Final is grade the dirt back over the hole to bury the pit, and any stumps that didn't burn up 100%.

Most recently, we did a 3acre patch last year about this time, cost me $5,000 for him, another couple hundred for some day laborers to put up rocks/roots that slip thru the dozer rake, then I sowed it in fescue and red clover....well on it's way to making pasture now.
 
   / Woodchipper and chip piles
  • Thread Starter
#15  
Hmm, guess I could just scatter the chips in the woods. I've got several places I could find to use them to control runoff or errosion I guess.

Are they good to use for covering grass seed?
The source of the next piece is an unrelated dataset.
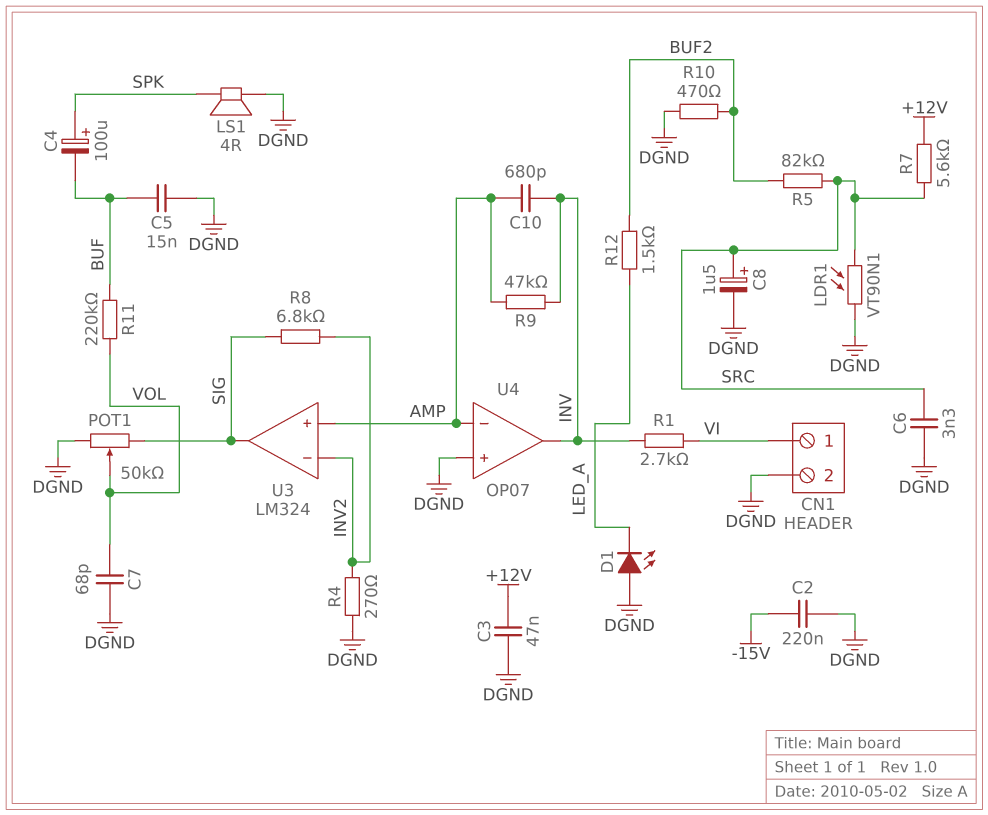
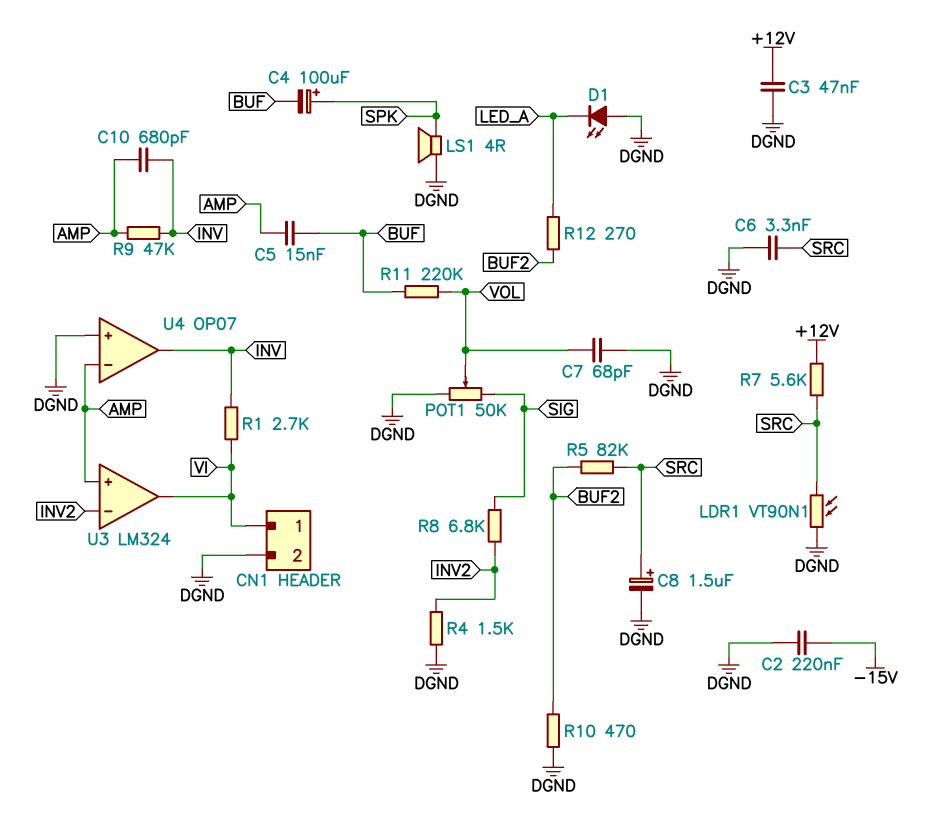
C5: 15nF (BUF, DGND) -> 15nF (AMP, BUF)
R4: 270 (DGND, INV2) -> 1.5k (DGND, INV2)
R12: 1.5k (BUF2, LED_A) -> 270 (BUF2, LED_A)
U3 pin out: SIG -> VI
I don't know what kind of trees they are / were. No pines though.
 
   / Woodchipper and chip piles #16  
We use them all the time in the garden between rows to keep the mud down. Used them to slow run off and help prevent erosion, and real easy to give away especially if you have a loader and will drop them in someones trailer!
 
   / Woodchipper and chip piles #17  
Every spring I thin my pine forests - 750 to 900 small, 6" or less - pine trees. I manually pull them to where I can bunch them with my grapple. Then with my Wallenstein BX62S I chip them all. I blow the chips here, there, everywhere and in a couple years nature has taken them all back.

I also get a few BIG pines that succumb to pine bark beetle every year. I cut those into ten foot chunks, make a big pile and wait for the winter snow when I will burn the pile.
 
   / Woodchipper and chip piles #19  
No, the decaying chips steals nitrogen the grass needs to grow.

Plus grass seed needs good soil contact the chips would prevent. You aren't growing grass where there are wood chips. Check out the bare or weedy areas where people have had stumps ground out. You have to remove all the chips, fill with dirt and even that proves difficult.
 
   / Woodchipper and chip piles
  • Thread Starter
#20  
Ah ok, makes sense that they wouldn't be good substitute for straw covering grass seed.

Picked up a Wallenstein BX42 today. Looks like it's never been used. Guy said his dad bought it new last year and used it about an hour during a fence row clean up and then put it inside. Stopped on the way home and picked up a set of Tomahwk 48" pallet forks. Merry Christmas to me I guess haha

Hope to get to try the chipper out this week.